Katakan saja jika Kesyan laki-laki yang jahat, kerena dia sangat bahagia ketika tahu suami Amelia meninggal seminggu setelah mereka menikah. Ferdiansyah meninggal karena penyakit yang dia deritanya sejak kecil.
"Paman." Panggilan Bintang membuat Keysan kembali ke dunia nyata. "Jangan melamun nanti bunda di ambil orang."
"Apa sih kamu." Kesal Kesyan.
"Paman, mau ikut Bintang ke rumah Bunda?".
"Sekarang?" Bintang menganggukan kepalanya semangat.
***
Kesyan dan Amelia duduk berdampingan mereka hanya diam. Bintang yang sedang main-main dengan anak panti memilih tidak ikut campur. Dia ingin melihat kedua orang yang dia cintai itu Bahagia. Bintang bisa merasakan jika Bundanya juga memiliki perasaan yang sama untuk Pamannya.
"Kamu masih cantik dengan dress itu." Kesyan sudah membuka pembicaraan Bintang menjauh dari sana dengan anak-anak panti.
"Terimakasih."
"Mel.
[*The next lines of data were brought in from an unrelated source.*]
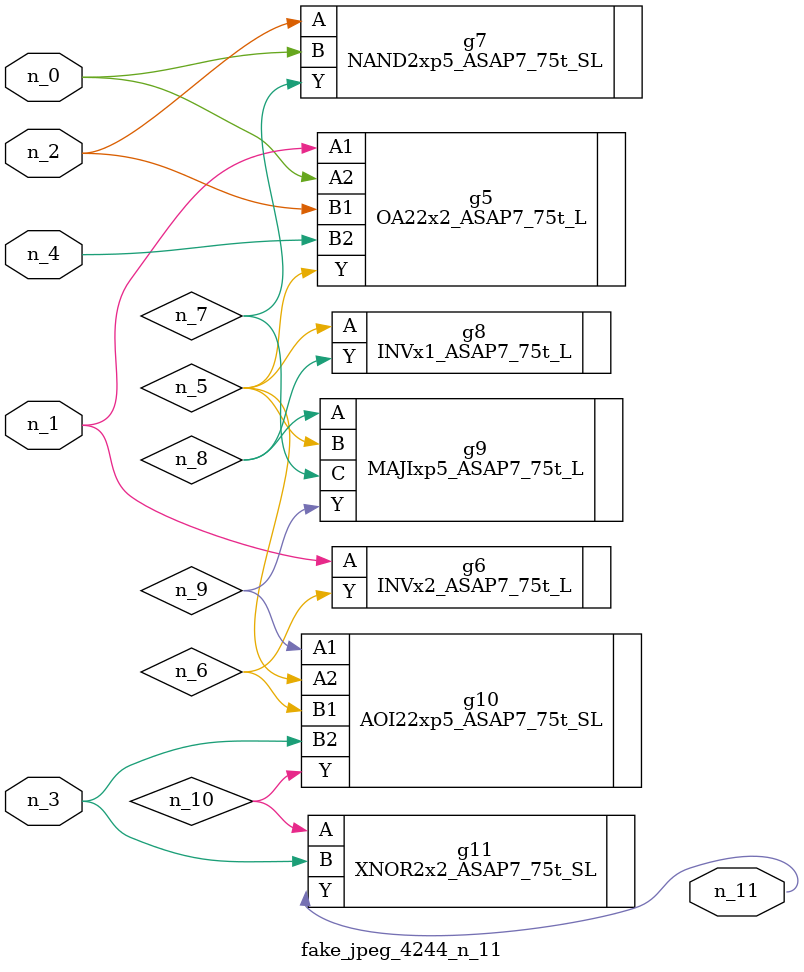
<source format=v>
module fake_jpeg_4244_n_11 (n_3, n_2, n_1, n_0, n_4, n_11);

input n_3;
input n_2;
input n_1;
input n_0;
input n_4;

output n_11;

wire n_10;
wire n_8;
wire n_9;
wire n_6;
wire n_5;
wire n_7;

OA22x2_ASAP7_75t_L g5 ( 
.A1(n_1),
.A2(n_0),
.B1(n_2),
.B2(n_4),
.Y(n_5)
);

INVx2_ASAP7_75t_L g6 ( 
.A(n_1),
.Y(n_6)
);

NAND2xp5_ASAP7_75t_SL g7 ( 
.A(n_2),
.B(n_0),
.Y(n_7)
);

INVx1_ASAP7_75t_L g8 ( 
.A(n_5),
.Y(n_8)
);

MAJIxp5_ASAP7_75t_L g9 ( 
.A(n_8),
.B(n_5),
.C(n_7),
.Y(n_9)
);

AOI22xp5_ASAP7_75t_SL g10 ( 
.A1(n_9),
.A2(n_5),
.B1(n_6),
.B2(n_3),
.Y(n_10)
);

XNOR2x2_ASAP7_75t_SL g11 ( 
.A(n_10),
.B(n_3),
.Y(n_11)
);


endmodule
</source>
Hati aku untuk kamu masih sama. Aku harap kamu akan membuka hati kamu untuk aku."
"Kesyan kita enggak mungkin...."
"Kalau kamu enggak mau membuka hati kamu untuk aku sampai kapanpun itu tidak akan mungkin. Kamu coba menerima aku." Lirih Kesyan.
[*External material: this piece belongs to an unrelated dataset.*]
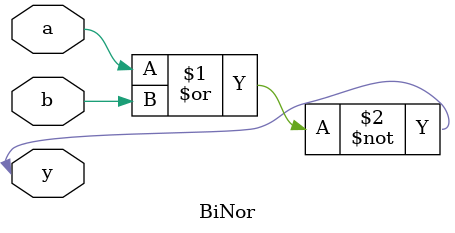
<source format=sv>
module BiNor(inout a, b, y);
    assign y = ~(a | b); // 双向信号处理
endmodule
</source>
"Perbedaan itu delapan tahun dan sekarang aku bukan lagi perempuan yang sama ketika kamu lihat sepuluh tahun yang lalu. Aku janda."
"Janda masih perempuan kan? Dan selama itu kamu aku enggak peduli."
"Tapi aku peduli Kesyan. Kamu jangan egois, kamu juga harus mengerti dengan posisi aku. Aku janda dan aku sudah tua. Aku enggak pantas sama kamu hiks..hiks berhenti Kesyan!." Amelia berteriak keras membuang semua uneg-unegnya.
"Tapi aku cinta sama kamu." tegas Kesyan dengan perasaannya.
"Cinta? kamu pikir kita hanya hidup dengan cinta? Di dunia ini kita bukan hanya berdua kamu harus mengerti itu."
"Kenapa aku harus peduli sama kata orang? Aku cinta sama kamu aku enggak peduli dengan yang lain." Keras Keysan.
"Kamu kekanak-kanakan. Kamu belum dewasa." Amelia melepaskan genggaman tangan Kesyan dan pergi dari sana.
"Amelia." Teriak Kesyan ingin mengejar.
"Paman." Bintang menghentikan Kesyan yang ingin mengejar Amelia. "Jangan Paman, beri waktu untuk Bunda."
"Berapa lama lagi?" Ketus Keysan. "Hatinya memang batu. Dia tidak peduli dengan perasaan Paman."
"Paman. Hanya menunggu sebentar lagi Bintang yakin Bunda akan melihat perasaan Paman. Hati Paman terluka karena Bunda enggak menerima paman. Tetapi Bunda lebih terluka karena dia bahkan tidak bisa jujur pada perasaannya sendiri." Kesyan tidak menjawab apapun tetapi kakinya berbalik meninggalkan tempat itu.